In a meeting on March 26 with several hundred members of the Brotherhood’s younger generation, Mohamed and his colleagues declared that they were officially cutting ties with the MB. As Mohamed was careful to point out, he did not split off from the MB because he disagreed with the group’s political or religious principles. Instead, he fundamentally disagreed with what he saw as the MB’s mixing of preaching and politics as it sought to garner political support leading up to the first elections in the post-Mubarak Egypt. While Mohamed himself had taken part in both fields (preaching and politics), he steadfastly maintained that two must remain separate. The MB devotes a great deal of effort to maintaining a presence at local mosques and spreading its version of Islamic values to the attendees therein. In Mohamed’s opinion, however, the MB’s preaching had begun to cross over into the political realm. As he explained to me in one of our earlier conversations, bringing politics into the mosque has the potential to sow division and detract from the Brotherhood’s political and religious goals. “Politics is a matter of choice,” he said, “you pick the person or the party that you think best represents you. Disagreement is normal. The problem with mixing preaching and politics is that if someone disagrees with your politics, that disagreement can carry over to religion, too. Our opponents will then seem to be arguing not only against our politics, but also against religion as a whole. If that happened, it would sully both our name and Islam as a whole.”

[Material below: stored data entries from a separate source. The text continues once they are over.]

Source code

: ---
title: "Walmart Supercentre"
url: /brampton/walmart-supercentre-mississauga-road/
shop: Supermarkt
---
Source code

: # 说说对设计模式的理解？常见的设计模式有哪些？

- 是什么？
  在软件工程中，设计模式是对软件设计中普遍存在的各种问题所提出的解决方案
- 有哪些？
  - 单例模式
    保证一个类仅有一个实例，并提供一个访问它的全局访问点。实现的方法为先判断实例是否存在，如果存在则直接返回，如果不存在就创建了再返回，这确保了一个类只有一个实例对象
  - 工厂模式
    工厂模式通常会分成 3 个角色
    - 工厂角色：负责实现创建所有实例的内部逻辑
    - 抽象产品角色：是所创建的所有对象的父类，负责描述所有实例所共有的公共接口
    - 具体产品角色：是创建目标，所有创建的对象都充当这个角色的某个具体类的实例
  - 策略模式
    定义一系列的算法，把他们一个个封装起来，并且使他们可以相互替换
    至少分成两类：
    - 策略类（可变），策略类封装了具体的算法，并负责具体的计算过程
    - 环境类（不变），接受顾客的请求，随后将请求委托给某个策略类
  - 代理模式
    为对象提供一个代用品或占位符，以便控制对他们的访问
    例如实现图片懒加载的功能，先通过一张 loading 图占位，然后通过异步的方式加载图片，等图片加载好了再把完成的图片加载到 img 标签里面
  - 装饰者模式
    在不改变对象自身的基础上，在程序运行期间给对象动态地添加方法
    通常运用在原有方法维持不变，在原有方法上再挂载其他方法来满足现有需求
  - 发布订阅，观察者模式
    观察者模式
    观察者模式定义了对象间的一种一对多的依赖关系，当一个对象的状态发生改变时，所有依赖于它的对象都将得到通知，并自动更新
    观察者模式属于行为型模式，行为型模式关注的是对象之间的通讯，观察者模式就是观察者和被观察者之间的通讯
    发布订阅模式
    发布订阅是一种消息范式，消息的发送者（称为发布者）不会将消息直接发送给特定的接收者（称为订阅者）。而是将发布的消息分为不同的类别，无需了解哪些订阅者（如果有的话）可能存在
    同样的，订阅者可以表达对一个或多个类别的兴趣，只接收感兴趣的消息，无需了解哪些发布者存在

That was Mohamed’s official reason for leaving the Brotherhood, and I have no reason to doubt his sincerity. At the same time, however, he and his fellow youth defectors did not disavow the Brotherhood’s ideology. He joined a new party called the “Renaissance Party,” which he described as embracing almost all of the Brotherhood’s values without mixing preaching and politics. He also supports former Brotherhood leader and current presidential candidate Abd-Munam Abu-al-Futuh (who was expelled from the Brotherhood upon declaring his intention to stand in the presidential elections – the MB is not fielding an official candidate for this year’s presidential elections). Mohamed’s continued adherence to Islamist political platforms suggests that there is another factor that contributed to his decision: the split between the older and younger generations of the MB.
While people often think of the Brotherhood as a monolithic institution devoid of any differentiating views on politics or religion, it has become quite clear since the January 25 revolution that the Brotherhood is actually quite diverse. The Brotherhood’s leadership is largely composed of the old guard members whose political views have been hardened by years of repression under the Nasser, Sadat, and Mubarak regimes. The younger generation, however, has shown itself much more amenable to cooperation with non-Islamist groups. Furthermore, the younger generation has publicly chafed against the old guard’s hesitance to turn over leadership positions to them. This split in the Brotherhood continues to grow, and, with defections such as those of Mohamed and his colleagues and the rise of more hardline groups such as the Salafis, the MB no longer has a monopoly on Islamist politics in Egypt.